In 1916, she and her husband moved to Jolo (Sulu), as the first Christian doctors to introduce Western medicine in a predominantly Muslim area. She collaborated with her husband in the public hospital of Sulu, of which he was director and chief surgeon, working as an obstetrician, pediatrician, bacteriologist, anesthesiologist, laboratory technician, and assistant surgeon. In a 1917 report by the United States Department of War, Severina de Orosa was listed as an assistant resident physician at the public hospital of Sulu. The couple worked in the Sulu area until 1926, during this time her husband published an anthropological book titled The Sulu Archipelago and Its People in 1923. In 1926, Severina was appointed physician for the city schools of Manila and later became the chief of the maternity and children's hospital in Bacolod.
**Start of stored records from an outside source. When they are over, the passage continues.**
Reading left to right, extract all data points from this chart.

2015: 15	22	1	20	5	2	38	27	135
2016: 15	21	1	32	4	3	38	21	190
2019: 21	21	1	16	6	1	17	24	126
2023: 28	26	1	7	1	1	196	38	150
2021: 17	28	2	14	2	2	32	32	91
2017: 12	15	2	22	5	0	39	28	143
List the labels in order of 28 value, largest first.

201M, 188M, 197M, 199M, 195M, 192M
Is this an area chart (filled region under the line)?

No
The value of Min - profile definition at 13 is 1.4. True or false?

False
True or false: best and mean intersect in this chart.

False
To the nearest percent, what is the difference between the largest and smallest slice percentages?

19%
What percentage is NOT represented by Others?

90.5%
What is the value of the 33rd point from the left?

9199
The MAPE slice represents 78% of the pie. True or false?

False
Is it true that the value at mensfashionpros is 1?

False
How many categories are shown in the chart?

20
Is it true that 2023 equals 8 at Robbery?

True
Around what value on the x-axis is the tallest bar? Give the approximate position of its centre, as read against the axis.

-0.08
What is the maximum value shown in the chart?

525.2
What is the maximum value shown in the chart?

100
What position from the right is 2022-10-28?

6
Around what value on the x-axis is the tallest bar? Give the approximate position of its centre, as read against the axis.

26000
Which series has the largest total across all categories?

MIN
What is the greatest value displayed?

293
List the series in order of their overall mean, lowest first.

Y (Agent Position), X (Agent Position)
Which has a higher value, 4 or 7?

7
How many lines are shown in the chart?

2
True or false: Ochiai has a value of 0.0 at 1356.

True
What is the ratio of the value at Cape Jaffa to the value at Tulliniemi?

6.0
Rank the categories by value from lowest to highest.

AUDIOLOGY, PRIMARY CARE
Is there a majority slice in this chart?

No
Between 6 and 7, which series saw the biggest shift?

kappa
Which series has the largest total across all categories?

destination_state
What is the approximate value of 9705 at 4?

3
Orosa was also an active writer in Spanish, Tagalog and English; she frequently authored articles to the Philippines Herald and was nicknamed the “First Filipino Columnist” by the paper's editor, Modesto Farolan. She also wrote a play about the consequences of sexual promiscuity and sexually transmitted infections called Almost Within Grasp. She authored the book Sex Education in the Home, which emphasised the importance of teaching sex education by parents to their children. Other books that she worked on were based on the Filipino national hero José Rizal, in Rizal and the Filipino Women and Rizal: Man and Hero.

==Death==
She died on May 23, 1984, at the age of 94. She was survived by her five children. A marker in her honor was unveiled on December 20, 1990, at the Luna-Orosa Building in Ermita, Manila.

==Awards and honours==
- She was awarded the Premio Zobel literary prize in 1982, 23 years after her husband, Sixto Y. Orosa, won the same award. Her daughter, the writer Rosalina Orosa, also won the award in 1989.